Il va permettre à l’entreprise de connaître le nombre d’aidants au sein de ses collaborateurs et d’identifier les différents services et postes qu’ils occupent, de connaitre leurs situations et leurs besoins pour dresser une typologie utile à la mise en place d’actions adaptées. D’autre part il permettra de comprendre les obstacles et les ressources en lien avec l’organisation du travail. Enfin il permet également d’impliquer l’organisation dans les actions à mener pour faciliter la conduite du changement.

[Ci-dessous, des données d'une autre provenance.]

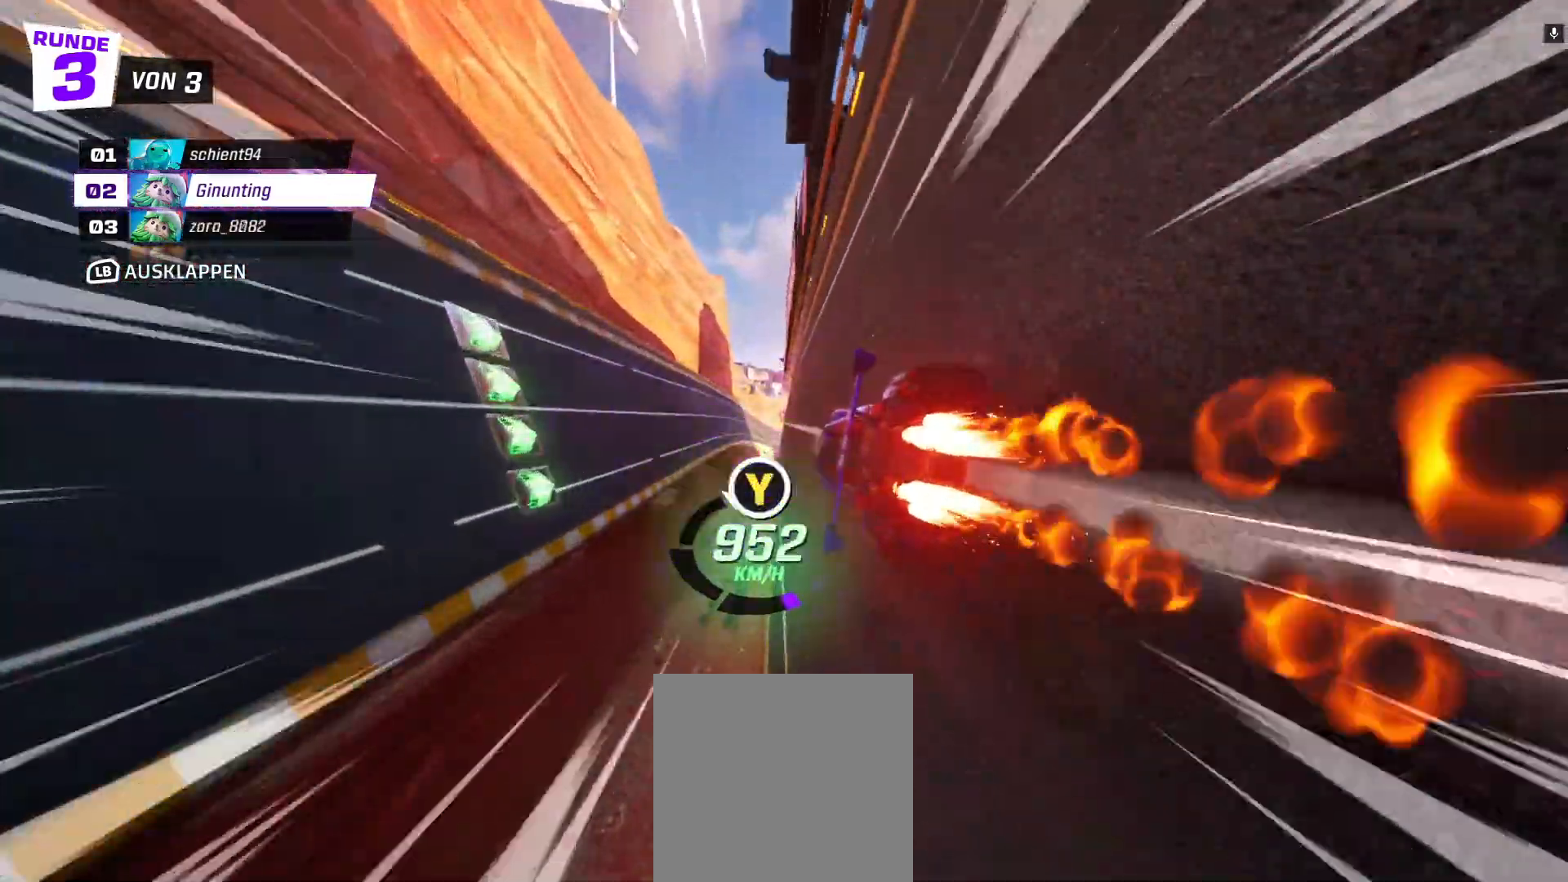
{"dt_ms": 500, "buttons": ["A", "R2"], "left_stick": "up-left", "events": [[50, "Y", "up"], [367, "left_stick", "left"], [383, "A", "down"], [467, "left_stick", "up-left"]]}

Dans le cas de l’accroissement du nombre de salariés aidants, un diagnostic spécifique doit être mis en place. Pour que le diagnostic soit efficace, il doit être adapté à la situation de l’entreprise avec une application méthodologique et technique pertinente. Par exemple, dans le monde médical, le diagnostic va permettre de choisir un traitement adapté, il en est de même pour les organisations. Il devrait comporter différents volets en lien avec l’aidance et l’entreprise tels que l’investigation du bien-être des aidants mais également des dysfonctionnements organisationnels ou des besoins des collaborateurs. Avec une analyse de différents indicateurs pertinents comme le turnover, l’absentéisme ou le taux de démission, le diagnostic permettra de faire émerger des solutions spécifiques (Ferreira & Lero, 2014). En effet, il n’est pas qu’une collecte d’informations mais permet aux managers d’obtenir des données précises afin d’organiser le travail de manière optimale et d’éviter ou du moins de réduire la rupture d’activité et d’améliorer la productivité de l’entreprise.

Enfin, à l'issue de l'état des lieux, l'entreprise pourra évaluer la faisabilité de certaines actions et définir un outil de simulation de la dynamique de l'aidance pour un pilotage fin et une meilleure anticipation des actions.